Selon la célèbre phrase de Lénine, « chaque cuisinière doit apprendre à diriger l’Etat », le but est d’associer les femmes à tous les échelons des prises de décisions. Lénine écrit, dans un article de la Pravda de 1920 : « les ouvrières doivent prendre une plus grande part aux élections (...) Nous entendons que l’ouvrière conquière non seulement devant la loi, mais encore dans la vie, l’égalité avec l’ouvrier. Il faut, à cette fin, que les ouvrières prennent une part de plus en plus grande à la gestion des entreprises publiques et à l’administration de l’Etat (...) Elisez donc plus d’ouvrières communistes ou sans parti au Soviet». Et il concluait : « le prolétariat ne parviendra pas à s’émanciper complètement sans avoir reconnu aux femmes une liberté complète. »

Reprise en mains stalinienne

La dégénérescence de l’URSS et l’installation de la bureaucratie revint sur de nombreux  acquis de la révolution, en particulier ceux qui concernaient les femmes. En 1936, l’année où commencent les procès de Moscou, la dictature stalinienne interdit l’avortement. Elle décrète aussi l’augmentation des frais de divorce. Il faut « protéger la nouvelle famille soviétique  » et lutter contre ce que les bureaucrates appellent « une attitude légère et négligente envers le mariage ».

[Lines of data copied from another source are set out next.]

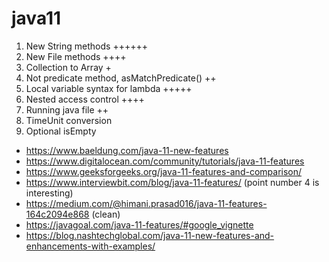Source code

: # java11

1) New String methods ++++++
2) New File methods ++++
3) Collection to Array +
4) Not predicate method, asMatchPredicate() ++
5) Local variable syntax for lambda +++++
6) Nested access control ++++
7) Running java file ++
8) TimeUnit conversion
9) Optional isEmpty



- https://www.baeldung.com/java-11-new-features
- https://www.digitalocean.com/community/tutorials/java-11-features
- https://www.geeksforgeeks.org/java-11-features-and-comparison/
- https://www.interviewbit.com/blog/java-11-features/ (point number 4 is interesting)
- https://medium.com/@himani.prasad016/java-11-features-164c2094e868 (clean)
- https://javagoal.com/java-11-features/#google_vignette
- https://blog.nashtechglobal.com/java-11-new-features-and-enhancements-with-examples/
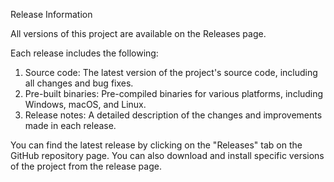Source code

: Release Information

All versions of this project are available on the Releases page.

Each release includes the following:

1. Source code: The latest version of the project's source code, including all changes and bug fixes.
2. Pre-built binaries: Pre-compiled binaries for various platforms, including Windows, macOS, and Linux.
3. Release notes: A detailed description of the changes and improvements made in each release.

You can find the latest release by clicking on the "Releases" tab on the GitHub repository page. You can also download and install specific versions of the project from the release page.

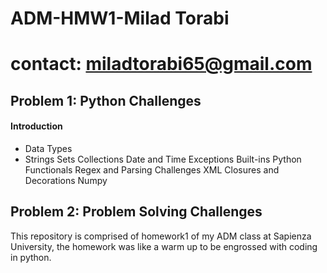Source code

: # ADM-HMW1-Milad Torabi
# contact: miladtorabi65@gmail.com
## Problem 1: Python Challenges
#### Introduction
 + Data Types
+ Strings
 Sets
 Collections
 Date and Time
 Exceptions
 Built-ins
 Python Functionals
 Regex and Parsing Challenges
 XML
 Closures and Decorations
 Numpy
## Problem 2: Problem Solving Challenges
This repository is comprised of homework1 of my ADM class at Sapienza University, 
the homework was like a warm up to be engrossed with coding in python. 
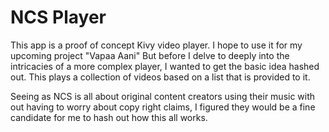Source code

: # NCS Player

This app is a proof of concept Kivy video player. I hope to use it for my upcoming project "Vapaa Aani" But before I delve to deeply into the intricacies of a more complex player, I wanted to get the basic idea hashed out. This plays a collection of videos based on a list that is provided to it. 

Seeing as NCS is all about original content creators using their music with out having to worry about copy right claims, I figured they would be a fine candidate for me to hash out how this all works.
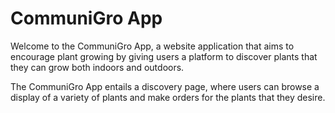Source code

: # CommuniGro App

Welcome to the CommuniGro App, a website application that aims to encourage plant growing by giving users a platform to discover plants that they can grow both indoors and outdoors.


<p>The CommuniGro App entails a discovery page, where users can browse a display of a variety of plants and make orders for the plants that they desire.</p>

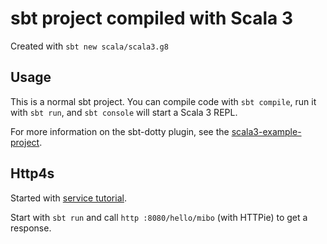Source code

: # sbt project compiled with Scala 3

Created with `sbt new scala/scala3.g8`

## Usage

This is a normal sbt project. You can compile code with `sbt compile`, run it with `sbt run`, and `sbt console` will start a Scala 3 REPL.

For more information on the sbt-dotty plugin, see the
[scala3-example-project](https://github.com/scala/scala3-example-project/blob/main/README.md).

## Http4s

Started with [service tutorial](https://http4s.org/v0.23/service/).

Start with `sbt run` and call `http :8080/hello/mibo` (with HTTPie) to get a response.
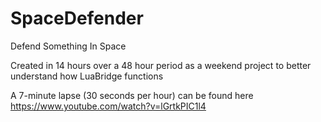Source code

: SpaceDefender
================

Defend Something In Space

Created in 14 hours over a 48 hour period as a weekend project to better understand how LuaBridge functions

A 7-minute lapse (30 seconds per hour) can be found here https://www.youtube.com/watch?v=lGrtkPIC1l4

Cette dégénérescence stalinienne a des conséquences sur tous les partis de l’Internationale communiste. Non seulement ils deviennent de simples exécutants de la politique contre-révolutionnaire dictée par la diplomatie stalinienne, mais ils reprennent également à leur compte les idées réactionnaires sur les femmes, invitées à procréer et à s’occuper de leur foyer. En France, le Parti communiste abandonne toutes les luttes qui auraient pu faire de lui un parti révolutionnaire, entre autres, la lutte des femmes pour leur émancipation. Pourtant, à sa création, le PCF s’opposait à la loi de 1920, qui condamnait les avorteuses et celles qui avortaient comme des criminelles. Dans ces années-là, le Parti communiste lié à la révolution russe n’avait pas peur de défendre la contraception, le droit à l’avortement et la possibilité pour les femmes de se faire élire. C’est ainsi qu’en 1924, une militante ouvrière, Joséphine Pencalet, était élue sur une liste communiste au conseil municipal de Douarnenez, dans le Finistère. Et cela, alors que les femmes n’avaient ni le droit de vote ni celui d’être élues.

Dans un chapitre de son ouvrage La Révolution trahie, intitulé « Thermidor au foyer », Trotsky explique pourquoi l’émancipation des femmes n’a pas eu lieu :  « à la famille, considérée comme une petite entreprise fermée, devait se substituer, dans l’esprit des révolutionnaires, un système achevé de services sociaux : maternités, crèches, jardins d’enfants, restaurants, blanchisseries, dispensaires, hôpitaux, sanatoriums,  organisations sportives, cinémas, théâtres, etc. L’absorption complète des fonctions économiques de la famille par la société socialiste, liant toute une génération par la solidarité et l’assistance mutuelle, devait apporter à la femme, et dès lors au couple, une véritable émancipation du joug séculaire. Tant que cette oeuvre n’aura pas été accomplie, quarante millions de familles soviétiques demeureront, dans leur grande majorité, en proie aux mœurs médiévales, à l’asservissement et à l’hystérie de la femme, aux humiliations quotidiennes de l’enfant, aux superstitions de l’une et de l’autre. A ce sujet, aucune illusion n’est permise. Et c’est précisément pourquoi les modifications successives du statut de la famille en URSS sont celles qui caractérisent le mieux la nature véritable de la société soviétique et l’évolution de ses couches dirigeantes. »

Régine Vinon

 

  • 1.Jean-Jacques Marie, « Les Femmes dans la révolution russe », Seuil, 2017.
  • 2.Clara Zetkin est à l’origine, avec Alexandra Kollontaï, de la Journée internationale des femmes . La première eut lieu le 19 mars 1911.
  • 3.« La Révolution trahie », 1936.